__EXERCISE INPUT__:
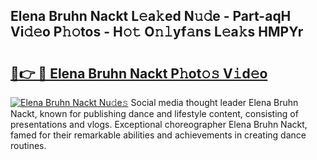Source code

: ## Elena Bruhn Nackt L𝚎a𝚔ed N𝚞𝚍e - Part-aqH Vi𝚍𝚎o P𝚑𝚘tos - H𝚘𝚝 O𝚗𝚕yf𝚊ns L𝚎a𝚔s HMPYr

# <h2><a href="http://kf5l6g.oniu.top/?m=Elena+Bruhn+Nackt">🔗👉 🔴 Elena Bruhn Nackt P𝚑ot𝚘𝚜 V𝚒d𝚎o</a></h2>

[![Elena Bruhn Nackt Nu𝚍e𝚜](https://i.imgur.com/0qMVB7G.gif)](http://kf5l6g.oniu.top/?m=Elena+Bruhn+Nackt)
Social media thought leader Elena Bruhn Nackt, known for publishing dance and lifestyle content, consisting of presentations and vlogs. Exceptional choreographer Elena Bruhn Nackt, famed for their remarkable abilities and achievements in creating dance routines.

__WORK INSTRUCTIONS__: Which lines above run from the one containing "O𝚗𝚕yf𝚊ns L𝚎a𝚔s HMPYr" down to the one containing "Nackt P𝚑ot𝚘𝚜 V𝚒d𝚎o</a></h2>"? Repeat exactly those, both ends included, and nothing else.

__ANSWER BOX__:
: ## Elena Bruhn Nackt L𝚎a𝚔ed N𝚞𝚍e - Part-aqH Vi𝚍𝚎o P𝚑𝚘tos - H𝚘𝚝 O𝚗𝚕yf𝚊ns L𝚎a𝚔s HMPYr

# <h2><a href="http://kf5l6g.oniu.top/?m=Elena+Bruhn+Nackt">🔗👉 🔴 Elena Bruhn Nackt P𝚑ot𝚘𝚜 V𝚒d𝚎o</a></h2>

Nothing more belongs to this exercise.